Texto extraído:

++++++++++++++++++++

O semblante de Francisco irradiava uma indizível alegria, inclusive nos momentos mais difíceis e até dramáticos de sua existência (1Cel 5,10). Conta-se que um dia, ao caminhar alegremente por um bosque, de repente, foi atacado por ladrões. Bateram nele e o atiraram em um barraco, cheio de muita neve. Mas ele, assim que os ladrões se retiraram, saltou para fora da fossa e, com alegria redobrada, começou a cantar em alta voz louvores ao Criador de todas as coisas (1Cel 7,16). Relata-se também que Francisco conservou sua alegria mesmo no cárcere, em Perúgia. Os seus companheiros de prisão o consideraram um louco porque, “enquanto eles estavam tristes, ele [...] não parecia entristecer-se, mas de certo modo [parecia] alegrar-se” (3Soc 4).
No entanto, relata Celano, que Francisco inflamou-se de peculiar alegria, a ponto de não caber mais em si (1Cel 3,7), ao descobrir a sua razão principal de viver, ou melhor, quando “mostrou-lhe o Senhor o que convinha fazer” (1Cel 3,7). Em outras palavras, alegrou-se sobremaneira quando o Altíssimo “fixou sobre ele o seu olhar” (2Cel 10,12) e lhe revelou que a felicidade (beatitudo) não está no âmbito da fortuna, isto é, na ordem do ter, do poder, do saber, das honras e dos prazeres do corpo, mas do ser. O Altíssimo lhe mostrou que “muito mais felizes são aqueles que ouvem a Palavra de Deus e a põem em prática” (Lc 11,28). E à medida que Francisco dispôs-se a obedecer à Palavra de Deus, revelou ao mundo que o Evangelho é fonte de inesgostável alegria e que a felicidade nasce da conformidade íntima entre o que se quer e o que se vive.
De fato, o Pobre de Assis alegrou-se muito com a descoberta do dom de sua vocação de ser feliz na sequela Christi. E essa alegria se intensificava sempre mais cada vez que alguém o procurava com o desejo de ser feliz à maneira dele e, “levado pelo espírito (cf Mt 4,1) de Deus, vinha para receber o hábito da santa Religião” (1Cel 12,31). Ele recebia cada irmão benignamente, isto é, como dádiva divina. Basta recordar aqui a peculiar alegria que tomou conta de Francisco quando Frei Bernardo associou-se a ele, pois, “o Senhor parecia ter cuidado dele, dando-lhe o companheiro necessário e o amigo fiel” (1Cel 10,24).

++++++++++++++++++++

[Dados do texto extraído da página]

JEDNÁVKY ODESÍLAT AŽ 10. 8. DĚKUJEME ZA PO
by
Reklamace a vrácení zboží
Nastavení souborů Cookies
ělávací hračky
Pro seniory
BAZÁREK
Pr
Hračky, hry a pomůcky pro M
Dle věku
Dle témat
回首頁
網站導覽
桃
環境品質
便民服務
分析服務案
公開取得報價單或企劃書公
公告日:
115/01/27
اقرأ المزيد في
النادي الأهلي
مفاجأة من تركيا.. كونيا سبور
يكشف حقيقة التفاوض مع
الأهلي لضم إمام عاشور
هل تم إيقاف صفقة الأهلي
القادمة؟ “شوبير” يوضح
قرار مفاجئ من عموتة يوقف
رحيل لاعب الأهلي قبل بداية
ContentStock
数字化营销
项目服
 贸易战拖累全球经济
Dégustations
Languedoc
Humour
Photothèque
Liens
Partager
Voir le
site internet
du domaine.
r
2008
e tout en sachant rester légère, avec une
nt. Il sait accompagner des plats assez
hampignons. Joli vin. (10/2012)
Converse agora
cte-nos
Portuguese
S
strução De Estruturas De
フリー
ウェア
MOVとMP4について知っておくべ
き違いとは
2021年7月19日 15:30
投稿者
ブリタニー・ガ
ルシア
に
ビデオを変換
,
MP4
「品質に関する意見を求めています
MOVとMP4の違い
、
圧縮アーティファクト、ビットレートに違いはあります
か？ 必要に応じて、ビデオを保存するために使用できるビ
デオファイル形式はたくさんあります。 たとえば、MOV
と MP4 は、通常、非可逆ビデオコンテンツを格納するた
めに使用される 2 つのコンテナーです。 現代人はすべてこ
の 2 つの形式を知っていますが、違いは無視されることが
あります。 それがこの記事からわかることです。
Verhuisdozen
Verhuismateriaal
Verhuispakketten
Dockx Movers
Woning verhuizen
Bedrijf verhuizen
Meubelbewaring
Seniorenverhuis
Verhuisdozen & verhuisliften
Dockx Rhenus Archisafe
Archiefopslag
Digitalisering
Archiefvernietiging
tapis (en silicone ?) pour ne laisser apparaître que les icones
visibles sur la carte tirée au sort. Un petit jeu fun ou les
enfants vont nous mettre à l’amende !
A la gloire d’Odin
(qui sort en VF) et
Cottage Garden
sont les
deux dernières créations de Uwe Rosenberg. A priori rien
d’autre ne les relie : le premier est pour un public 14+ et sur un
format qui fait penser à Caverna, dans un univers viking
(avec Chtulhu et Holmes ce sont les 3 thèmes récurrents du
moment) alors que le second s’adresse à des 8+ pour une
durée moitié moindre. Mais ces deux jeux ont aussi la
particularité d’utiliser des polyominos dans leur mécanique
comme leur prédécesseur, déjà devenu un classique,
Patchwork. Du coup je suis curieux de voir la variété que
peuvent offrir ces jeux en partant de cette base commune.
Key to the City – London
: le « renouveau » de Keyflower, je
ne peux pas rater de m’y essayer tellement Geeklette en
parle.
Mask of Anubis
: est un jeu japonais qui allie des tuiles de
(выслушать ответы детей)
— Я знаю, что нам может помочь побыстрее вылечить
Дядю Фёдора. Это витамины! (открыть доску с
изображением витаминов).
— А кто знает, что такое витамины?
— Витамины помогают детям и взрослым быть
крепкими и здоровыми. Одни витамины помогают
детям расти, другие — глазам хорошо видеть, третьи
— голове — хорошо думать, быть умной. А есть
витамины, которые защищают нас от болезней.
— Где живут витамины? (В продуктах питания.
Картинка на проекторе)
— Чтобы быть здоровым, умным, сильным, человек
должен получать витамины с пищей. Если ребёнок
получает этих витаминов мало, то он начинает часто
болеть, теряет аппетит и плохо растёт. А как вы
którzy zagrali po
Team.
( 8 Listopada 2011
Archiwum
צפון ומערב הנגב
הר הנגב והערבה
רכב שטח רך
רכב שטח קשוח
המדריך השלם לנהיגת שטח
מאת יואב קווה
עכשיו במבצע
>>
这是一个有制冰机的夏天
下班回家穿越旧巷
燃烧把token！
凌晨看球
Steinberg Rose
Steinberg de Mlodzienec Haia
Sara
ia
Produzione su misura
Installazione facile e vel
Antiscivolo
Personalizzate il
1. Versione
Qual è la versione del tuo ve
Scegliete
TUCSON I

++++++++++++++++++++

O que fazer:
- a) No texto sobre Francisco, explique em uma a três frases por que ele sentiu uma alegria peculiar quando Frei Bernardo se associou a ele.
- b) No texto sobre Francisco, reescreva o trecho que começa em "No entanto, relata" e segue até "que se vive.", trocando o nome "Altíssimo" por "Eterno".
- c) De acordo com o texto sobre Francisco, em que cidade ele esteve no cárcere?
As linhas não têm nenhum papel nestas tarefas.

Respostas do exercício:
- a) Francisco se alegrou porque, com a chegada de Frei Bernardo, o Senhor parecia ter cuidado dele. Deus lhe dava o companheiro necessário e o amigo fiel.

- b)
No entanto, relata Celano, que Francisco inflamou-se de peculiar alegria, a ponto de não caber mais em si (1Cel 3,7), ao descobrir a sua razão principal de viver, ou melhor, quando “mostrou-lhe o Senhor o que convinha fazer” (1Cel 3,7). Em outras palavras, alegrou-se sobremaneira quando o Eterno “fixou sobre ele o seu olhar” (2Cel 10,12) e lhe revelou que a felicidade (beatitudo) não está no âmbito da fortuna, isto é, na ordem do ter, do poder, do saber, das honras e dos prazeres do corpo, mas do ser. O Eterno lhe mostrou que “muito mais felizes são aqueles que ouvem a Palavra de Deus e a põem em prática” (Lc 11,28). E à medida que Francisco dispôs-se a obedecer à Palavra de Deus, revelou ao mundo que o Evangelho é fonte de inesgostável alegria e que a felicidade nasce da conformidade íntima entre o que se quer e o que se vive.

- c) Em Perúgia.